■ Passage shown
- - -
Record 292 sign up for Legco poll
A record 292 candidates will battle it out for just 54 seats in next month's election for the expanded Legislative Council.
As the two-week nomination period closed last night, 219 candidates had signed up to fight for the 35 directly elected seats. They will run on 69 slates, up from the 53 which contested the last election, when only 30 seats were available.
The most intense race will take place in New Territories East - where 74 candidates on 20 lists will battle for nine seats. Some 16 slates will fight for nine seats in New Territories West and 14 lists will contest seven seats on Hong Kong Island.
But much attention will focus on the political heavyweights battling it out for the five new 'super seats' in the functional constituency for district councils - so called because they will be elected by a city-wide ballot of the 3.2 million voters without a vote in any other functional constituency.
- - -
■ Extracted information
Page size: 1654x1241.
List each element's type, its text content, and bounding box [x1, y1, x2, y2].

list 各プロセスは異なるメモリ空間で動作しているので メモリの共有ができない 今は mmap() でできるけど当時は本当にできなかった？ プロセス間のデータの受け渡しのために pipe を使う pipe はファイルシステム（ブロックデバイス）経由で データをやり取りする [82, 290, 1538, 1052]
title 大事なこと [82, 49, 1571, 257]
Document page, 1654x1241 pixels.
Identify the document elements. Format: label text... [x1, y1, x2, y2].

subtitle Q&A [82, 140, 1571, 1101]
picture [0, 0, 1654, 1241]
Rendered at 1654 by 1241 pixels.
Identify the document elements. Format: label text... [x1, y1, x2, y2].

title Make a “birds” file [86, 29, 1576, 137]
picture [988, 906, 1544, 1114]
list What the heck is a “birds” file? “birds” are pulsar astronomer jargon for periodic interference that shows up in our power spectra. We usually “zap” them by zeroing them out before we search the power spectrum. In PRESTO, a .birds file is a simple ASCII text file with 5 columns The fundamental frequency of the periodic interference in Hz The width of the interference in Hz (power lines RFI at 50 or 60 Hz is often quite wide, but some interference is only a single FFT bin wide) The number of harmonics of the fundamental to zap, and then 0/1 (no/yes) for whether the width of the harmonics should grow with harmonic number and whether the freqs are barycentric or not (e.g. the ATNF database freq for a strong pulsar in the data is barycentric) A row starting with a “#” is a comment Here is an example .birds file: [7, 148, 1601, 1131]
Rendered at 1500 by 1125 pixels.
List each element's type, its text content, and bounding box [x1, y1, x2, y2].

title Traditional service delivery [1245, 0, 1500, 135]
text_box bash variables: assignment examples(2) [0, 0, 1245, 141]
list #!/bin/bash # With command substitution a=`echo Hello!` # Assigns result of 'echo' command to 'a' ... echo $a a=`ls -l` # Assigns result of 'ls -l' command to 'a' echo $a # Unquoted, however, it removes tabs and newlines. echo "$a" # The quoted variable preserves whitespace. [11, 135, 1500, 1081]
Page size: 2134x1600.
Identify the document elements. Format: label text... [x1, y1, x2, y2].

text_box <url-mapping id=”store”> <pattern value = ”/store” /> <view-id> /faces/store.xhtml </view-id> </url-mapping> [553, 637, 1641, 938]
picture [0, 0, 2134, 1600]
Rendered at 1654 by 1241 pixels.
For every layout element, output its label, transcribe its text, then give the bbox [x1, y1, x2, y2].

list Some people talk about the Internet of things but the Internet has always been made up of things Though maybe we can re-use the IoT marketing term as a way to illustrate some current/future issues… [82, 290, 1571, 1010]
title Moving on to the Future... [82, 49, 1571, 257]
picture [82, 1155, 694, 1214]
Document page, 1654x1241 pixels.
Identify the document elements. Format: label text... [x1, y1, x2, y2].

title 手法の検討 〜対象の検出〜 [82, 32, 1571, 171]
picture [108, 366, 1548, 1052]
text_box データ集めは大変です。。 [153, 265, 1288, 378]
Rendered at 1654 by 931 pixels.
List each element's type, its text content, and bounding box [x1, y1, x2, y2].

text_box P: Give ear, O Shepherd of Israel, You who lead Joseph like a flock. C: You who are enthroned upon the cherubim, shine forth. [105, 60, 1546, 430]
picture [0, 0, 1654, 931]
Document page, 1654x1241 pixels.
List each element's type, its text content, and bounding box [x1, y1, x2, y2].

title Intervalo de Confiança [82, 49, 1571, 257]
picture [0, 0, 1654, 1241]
- - -
■ Given exercise A
According to the Legco election article, how many candidates on how many lists will compete in New Territories East?
■ Given exercise B
Reproduce word for word the part of the Legco election article starting with "The most intense" and going on through "other functional constituency.".

■ Complete response A
74 candidates on 20 lists.

■ Complete response B
The most intense race will take place in New Territories East - where 74 candidates on 20 lists will battle for nine seats. Some 16 slates will fight for nine seats in New Territories West and 14 lists will contest seven seats on Hong Kong Island.
But much attention will focus on the political heavyweights battling it out for the five new 'super seats' in the functional constituency for district councils - so called because they will be elected by a city-wide ballot of the 3.2 million voters without a vote in any other functional constituency.